**WHAT THE EXERCISE ASKS:** Set down exactly the entries below, beginning at their first line and ending at the line with "Les URLs de".
╭─ DATASET RECORDS
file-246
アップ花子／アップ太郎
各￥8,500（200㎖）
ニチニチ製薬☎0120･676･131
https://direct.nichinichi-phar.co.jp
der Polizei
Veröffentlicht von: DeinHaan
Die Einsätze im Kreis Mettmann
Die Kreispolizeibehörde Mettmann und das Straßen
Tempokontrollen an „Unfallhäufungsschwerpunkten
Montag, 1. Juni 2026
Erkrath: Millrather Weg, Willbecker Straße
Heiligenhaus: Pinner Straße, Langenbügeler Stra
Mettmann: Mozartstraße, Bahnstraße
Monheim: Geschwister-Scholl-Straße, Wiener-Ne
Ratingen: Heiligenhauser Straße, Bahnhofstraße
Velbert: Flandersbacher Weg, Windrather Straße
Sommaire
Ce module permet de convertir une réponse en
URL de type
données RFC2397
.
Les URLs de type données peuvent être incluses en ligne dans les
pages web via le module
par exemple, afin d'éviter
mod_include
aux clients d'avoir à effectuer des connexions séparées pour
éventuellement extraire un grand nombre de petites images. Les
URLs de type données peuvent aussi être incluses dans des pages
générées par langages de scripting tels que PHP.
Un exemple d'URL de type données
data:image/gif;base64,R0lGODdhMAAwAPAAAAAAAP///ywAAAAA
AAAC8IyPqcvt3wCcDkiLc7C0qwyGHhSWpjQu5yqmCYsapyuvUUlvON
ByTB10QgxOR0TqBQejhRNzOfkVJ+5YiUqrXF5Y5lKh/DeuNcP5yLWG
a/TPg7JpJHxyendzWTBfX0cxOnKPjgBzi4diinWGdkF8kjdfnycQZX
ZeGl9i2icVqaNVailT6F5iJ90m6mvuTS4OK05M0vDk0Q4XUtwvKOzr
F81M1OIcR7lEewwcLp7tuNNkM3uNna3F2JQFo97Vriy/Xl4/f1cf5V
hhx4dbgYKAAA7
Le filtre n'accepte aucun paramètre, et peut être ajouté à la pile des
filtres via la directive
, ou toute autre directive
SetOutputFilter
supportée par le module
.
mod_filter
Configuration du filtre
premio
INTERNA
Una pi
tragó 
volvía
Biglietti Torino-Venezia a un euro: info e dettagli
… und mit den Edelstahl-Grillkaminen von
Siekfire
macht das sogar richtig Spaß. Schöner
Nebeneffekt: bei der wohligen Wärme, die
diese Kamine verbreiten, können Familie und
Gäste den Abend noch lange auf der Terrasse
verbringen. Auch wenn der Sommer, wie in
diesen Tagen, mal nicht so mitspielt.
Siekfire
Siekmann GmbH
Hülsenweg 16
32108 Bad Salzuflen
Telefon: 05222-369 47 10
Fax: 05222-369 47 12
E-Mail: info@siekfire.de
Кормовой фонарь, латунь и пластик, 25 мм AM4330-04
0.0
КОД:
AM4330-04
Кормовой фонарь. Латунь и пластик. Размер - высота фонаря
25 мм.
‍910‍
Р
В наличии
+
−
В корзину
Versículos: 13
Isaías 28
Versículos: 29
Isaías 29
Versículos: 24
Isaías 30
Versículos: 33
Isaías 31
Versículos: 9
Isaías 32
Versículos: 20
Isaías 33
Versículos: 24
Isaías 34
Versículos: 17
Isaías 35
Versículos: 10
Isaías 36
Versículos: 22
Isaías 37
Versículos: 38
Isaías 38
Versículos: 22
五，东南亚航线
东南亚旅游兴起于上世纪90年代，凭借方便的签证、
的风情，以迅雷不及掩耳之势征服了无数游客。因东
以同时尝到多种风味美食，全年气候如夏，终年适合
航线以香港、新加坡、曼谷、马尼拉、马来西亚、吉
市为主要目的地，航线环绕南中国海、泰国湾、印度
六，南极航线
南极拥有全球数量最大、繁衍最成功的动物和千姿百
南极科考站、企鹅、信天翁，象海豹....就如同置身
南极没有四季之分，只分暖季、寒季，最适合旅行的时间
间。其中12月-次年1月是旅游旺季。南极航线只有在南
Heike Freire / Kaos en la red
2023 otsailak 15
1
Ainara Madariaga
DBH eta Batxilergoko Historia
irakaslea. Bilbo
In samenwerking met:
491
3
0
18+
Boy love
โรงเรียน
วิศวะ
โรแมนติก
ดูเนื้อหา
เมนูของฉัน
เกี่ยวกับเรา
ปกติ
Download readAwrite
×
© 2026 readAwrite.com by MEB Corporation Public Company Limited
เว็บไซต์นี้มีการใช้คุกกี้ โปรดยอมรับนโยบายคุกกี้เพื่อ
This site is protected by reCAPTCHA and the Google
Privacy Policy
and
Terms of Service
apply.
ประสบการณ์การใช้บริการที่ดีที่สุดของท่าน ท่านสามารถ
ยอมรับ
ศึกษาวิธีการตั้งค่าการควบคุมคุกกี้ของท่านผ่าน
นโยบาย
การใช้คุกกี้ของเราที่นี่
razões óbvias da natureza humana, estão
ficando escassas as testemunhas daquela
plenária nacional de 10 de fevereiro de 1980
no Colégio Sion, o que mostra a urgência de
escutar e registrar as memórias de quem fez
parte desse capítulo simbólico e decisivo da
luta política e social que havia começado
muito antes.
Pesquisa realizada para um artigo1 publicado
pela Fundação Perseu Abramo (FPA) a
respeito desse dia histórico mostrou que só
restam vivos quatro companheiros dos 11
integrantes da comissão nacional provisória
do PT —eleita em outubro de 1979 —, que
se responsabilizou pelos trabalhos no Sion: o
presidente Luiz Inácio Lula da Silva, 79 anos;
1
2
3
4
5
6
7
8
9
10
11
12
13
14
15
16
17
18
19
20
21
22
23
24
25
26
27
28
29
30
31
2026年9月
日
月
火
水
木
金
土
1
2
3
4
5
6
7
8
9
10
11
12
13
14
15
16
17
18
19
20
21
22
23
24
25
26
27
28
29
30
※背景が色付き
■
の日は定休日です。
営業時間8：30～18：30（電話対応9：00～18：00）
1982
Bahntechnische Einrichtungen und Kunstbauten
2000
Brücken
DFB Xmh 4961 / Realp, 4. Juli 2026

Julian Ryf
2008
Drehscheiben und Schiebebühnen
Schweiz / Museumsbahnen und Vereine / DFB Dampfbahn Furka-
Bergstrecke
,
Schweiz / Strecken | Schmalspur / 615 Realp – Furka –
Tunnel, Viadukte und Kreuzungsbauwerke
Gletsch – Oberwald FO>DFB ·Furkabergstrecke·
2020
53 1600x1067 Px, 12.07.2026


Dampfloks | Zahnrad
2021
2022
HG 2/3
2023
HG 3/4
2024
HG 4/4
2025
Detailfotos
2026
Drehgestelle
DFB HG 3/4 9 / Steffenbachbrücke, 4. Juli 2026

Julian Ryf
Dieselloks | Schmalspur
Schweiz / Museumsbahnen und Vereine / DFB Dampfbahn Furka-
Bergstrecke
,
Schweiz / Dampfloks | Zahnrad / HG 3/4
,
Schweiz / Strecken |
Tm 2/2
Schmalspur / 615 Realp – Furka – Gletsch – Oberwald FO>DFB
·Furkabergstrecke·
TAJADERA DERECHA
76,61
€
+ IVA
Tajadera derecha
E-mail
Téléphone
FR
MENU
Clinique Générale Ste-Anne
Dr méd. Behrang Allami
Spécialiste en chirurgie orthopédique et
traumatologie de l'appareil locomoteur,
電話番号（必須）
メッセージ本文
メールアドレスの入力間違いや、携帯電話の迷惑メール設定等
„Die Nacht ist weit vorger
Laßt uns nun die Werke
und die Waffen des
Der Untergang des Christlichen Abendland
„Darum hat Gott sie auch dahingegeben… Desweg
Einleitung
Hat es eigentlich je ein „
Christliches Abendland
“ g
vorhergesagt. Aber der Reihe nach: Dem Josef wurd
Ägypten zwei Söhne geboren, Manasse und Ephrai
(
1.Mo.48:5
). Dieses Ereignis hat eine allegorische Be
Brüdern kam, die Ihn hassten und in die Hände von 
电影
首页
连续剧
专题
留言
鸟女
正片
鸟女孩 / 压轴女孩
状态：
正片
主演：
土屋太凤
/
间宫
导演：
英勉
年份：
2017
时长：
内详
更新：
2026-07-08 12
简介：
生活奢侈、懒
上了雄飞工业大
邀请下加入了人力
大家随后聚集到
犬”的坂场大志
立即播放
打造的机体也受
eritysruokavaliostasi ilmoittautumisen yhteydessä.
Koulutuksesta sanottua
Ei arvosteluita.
╰─
**COMPLETED TASK:**
file-246
アップ花子／アップ太郎
各￥8,500（200㎖）
ニチニチ製薬☎0120･676･131
https://direct.nichinichi-phar.co.jp
der Polizei
Veröffentlicht von: DeinHaan
Die Einsätze im Kreis Mettmann
Die Kreispolizeibehörde Mettmann und das Straßen
Tempokontrollen an „Unfallhäufungsschwerpunkten
Montag, 1. Juni 2026
Erkrath: Millrather Weg, Willbecker Straße
Heiligenhaus: Pinner Straße, Langenbügeler Stra
Mettmann: Mozartstraße, Bahnstraße
Monheim: Geschwister-Scholl-Straße, Wiener-Ne
Ratingen: Heiligenhauser Straße, Bahnhofstraße
Velbert: Flandersbacher Weg, Windrather Straße
Sommaire
Ce module permet de convertir une réponse en
URL de type
données RFC2397
.
Les URLs de type données peuvent être incluses en ligne dans les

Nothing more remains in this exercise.